The whole Missing The Point thing comes in when we realize that this particular column was a sweet, warm-hearted Mother’s Day tribute to my own personal mother. Mom says she was deeply touched by it, and she makes everyone read it. Getting persnickety (and the letter WAS persnickety) over a tiny issue of politeness seems to be Missing The Point entirely.

Newspapers make mistakes all the time, ranging from minor things tangentially related to grammar, all the way up to huge goofs, like the famous Chicago Tribune blunder in which the paper ran the erroneous headline, “Dewey Defeats Darth Vader.”

And back to the fairness thing. Someone writes a letter nit-picking my column, and I write a column nit-picking her letter. Both of us are taking one small thing and making a big deal of it. Who between us can judge who’s the better writer?

I can, of course, because I have a weekly column and she doesn’t, so nyah nyah.

No! I continue to kid! Neither of us is necessarily a better writer than the other, though we’re both better than the person who posted the following online message in response to my review of the film “Love and Basketball”:

“I think the movie touch people to heart with there own lives and overall it was a very enjoyable movie.”

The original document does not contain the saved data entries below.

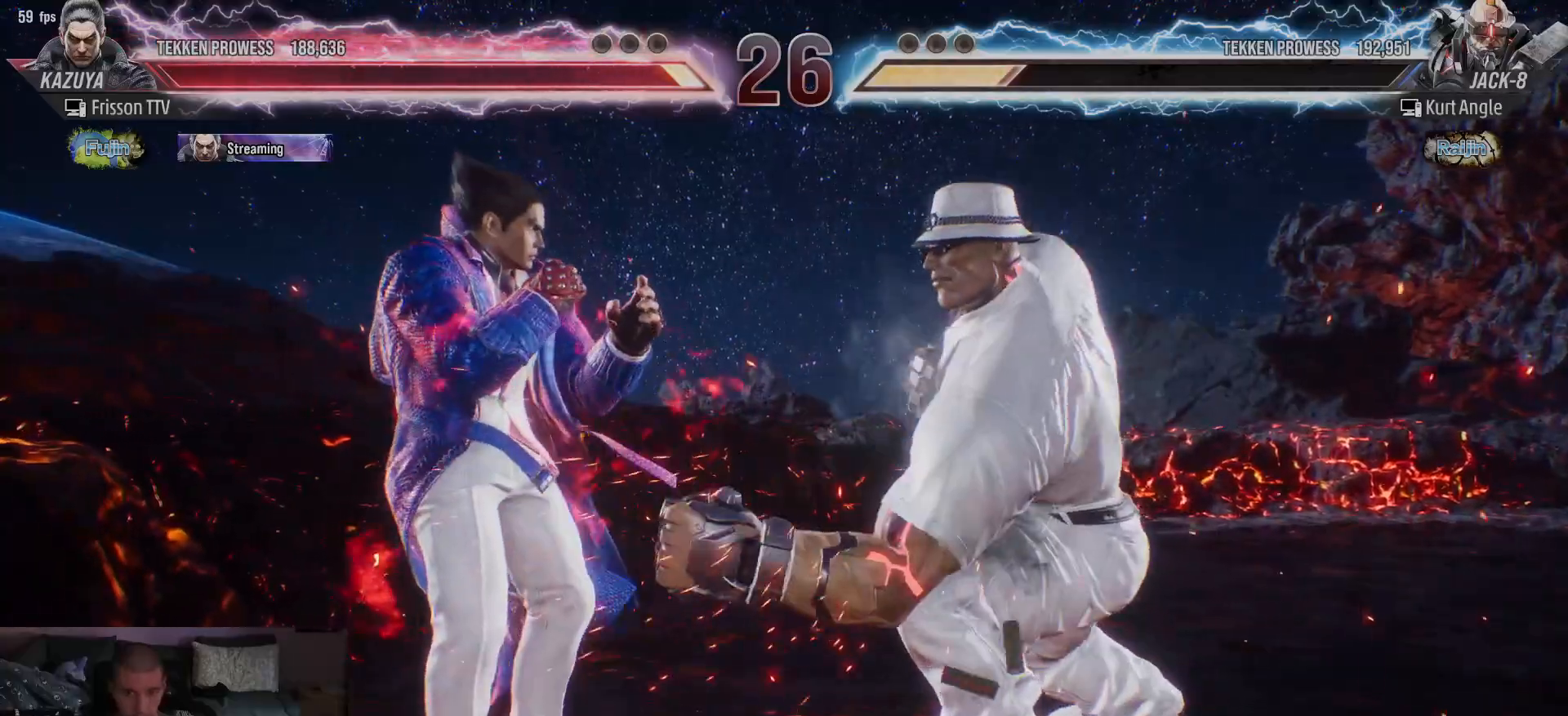
{"dt_ms": 500, "buttons": [], "left_stick": "center", "events": [[17, "left_stick", "center"], [50, "R1", "down"], [100, "R1", "up"]]}
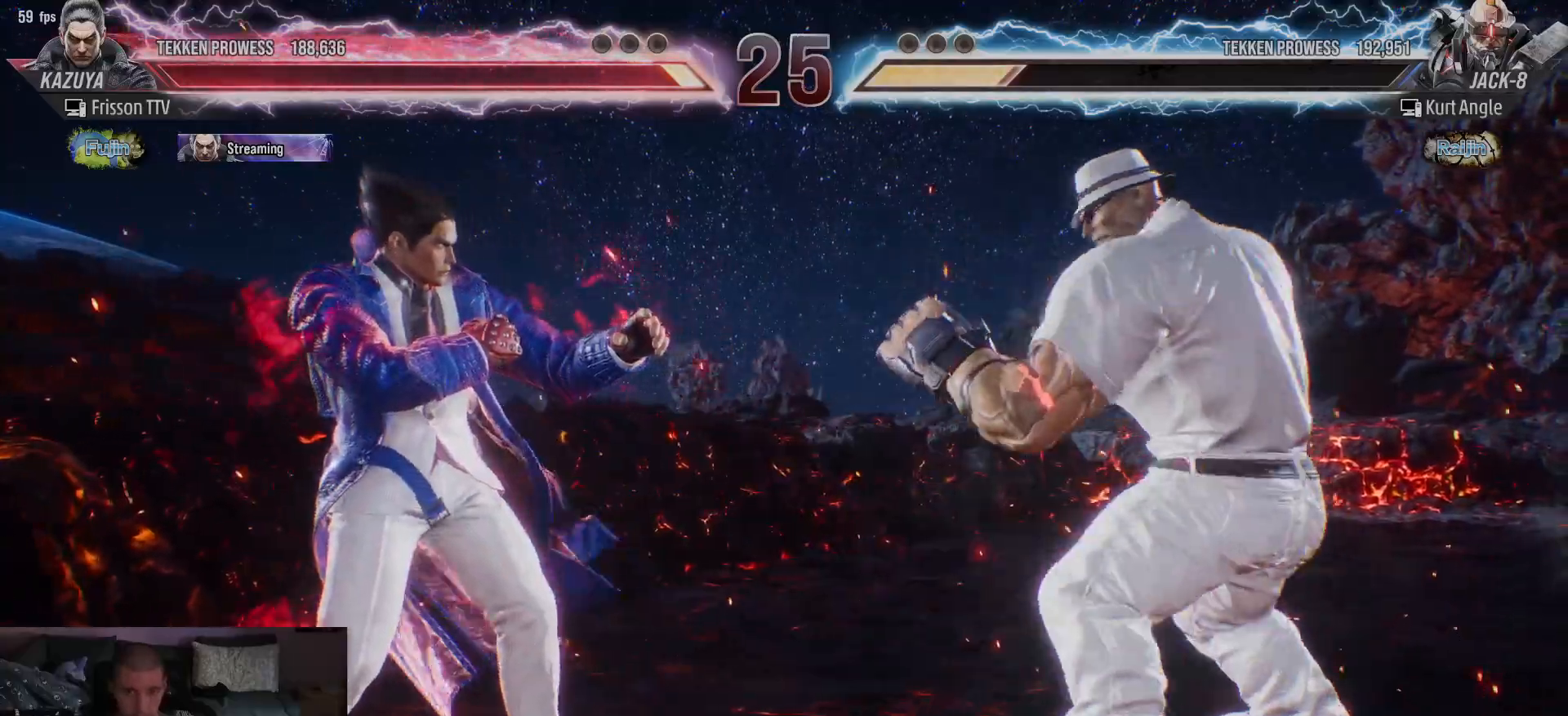
{"dt_ms": 500, "buttons": [], "left_stick": "left", "events": [[100, "left_stick", "left"], [183, "left_stick", "center"], [250, "left_stick", "left"]]}
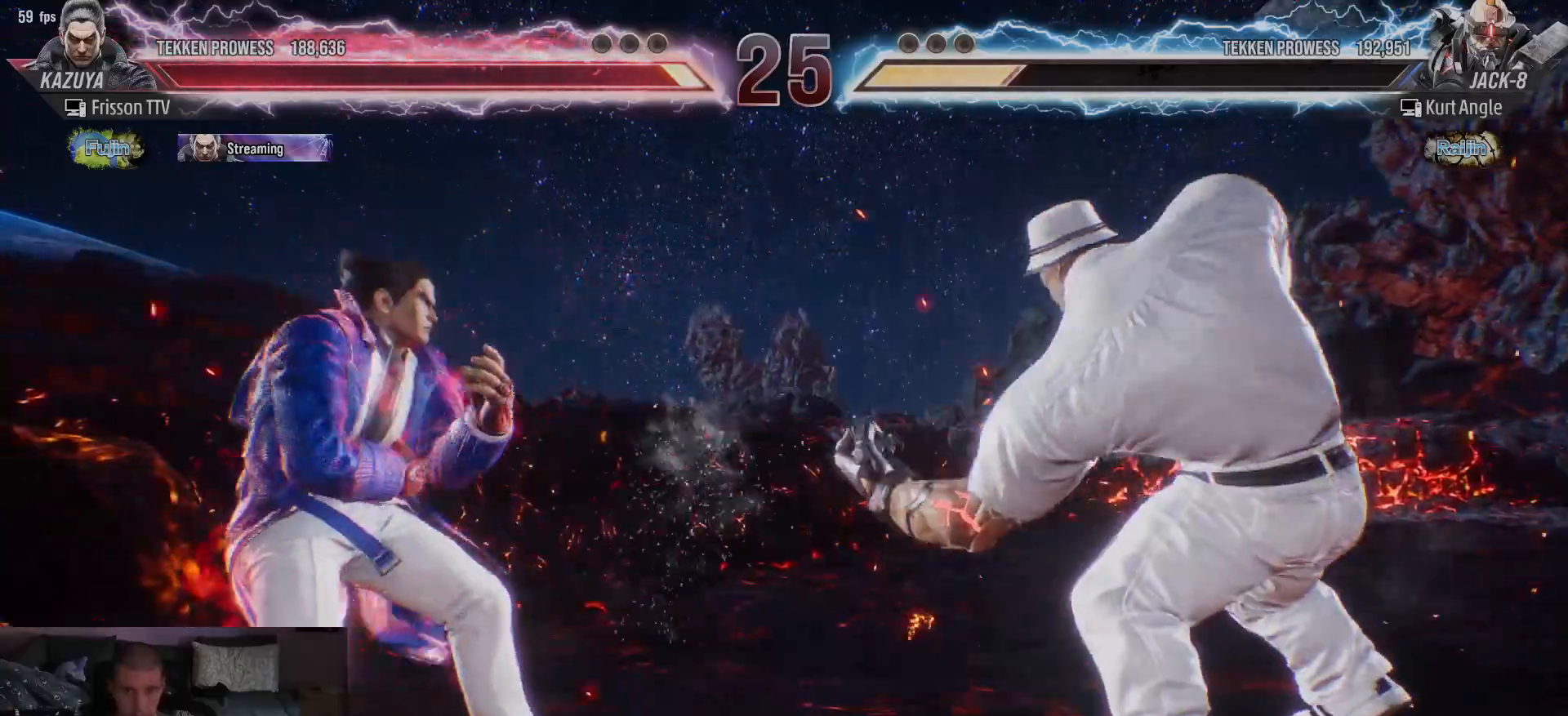
{"dt_ms": 500, "buttons": [], "left_stick": "left", "events": [[117, "left_stick", "center"], [183, "left_stick", "left"], [267, "left_stick", "center"], [333, "left_stick", "left"]]}
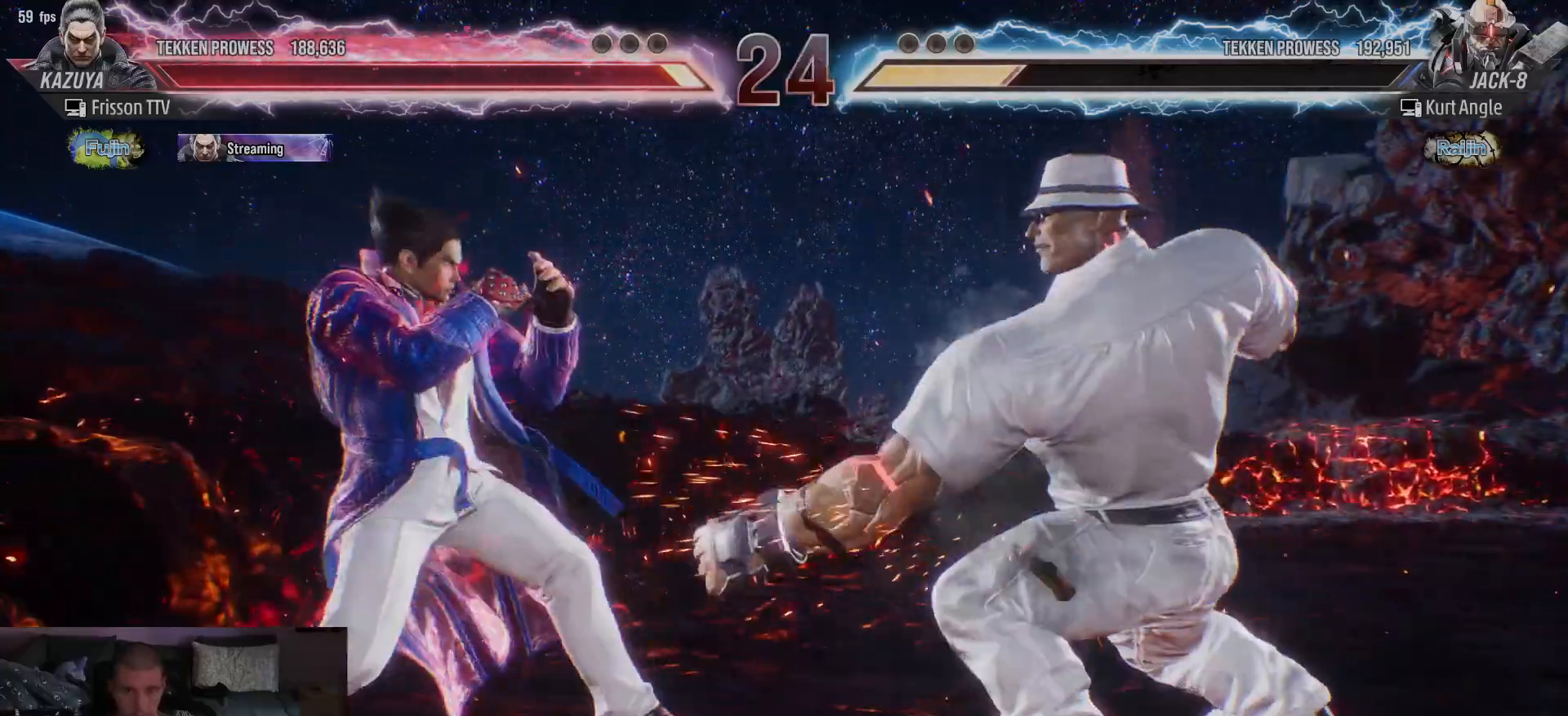
{"dt_ms": 500, "buttons": [], "left_stick": "center", "events": [[33, "left_stick", "center"], [83, "SQUARE", "down"], [150, "SQUARE", "up"], [183, "SQUARE", "down"], [233, "SQUARE", "up"], [267, "SQUARE", "down"], [333, "SQUARE", "up"]]}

I think the letter-writer and I can agree that this person should not be allowed near a computer ever again. And I bet her grandma would even support me and her in that.

There are a few subtle grammar jokes in this column that I'm not going to tell you about. Since the column's not very funny, looking for the hidden jokes will give you something to do instead of laugh at it. You can read the letter in its entirety at the column it refers to.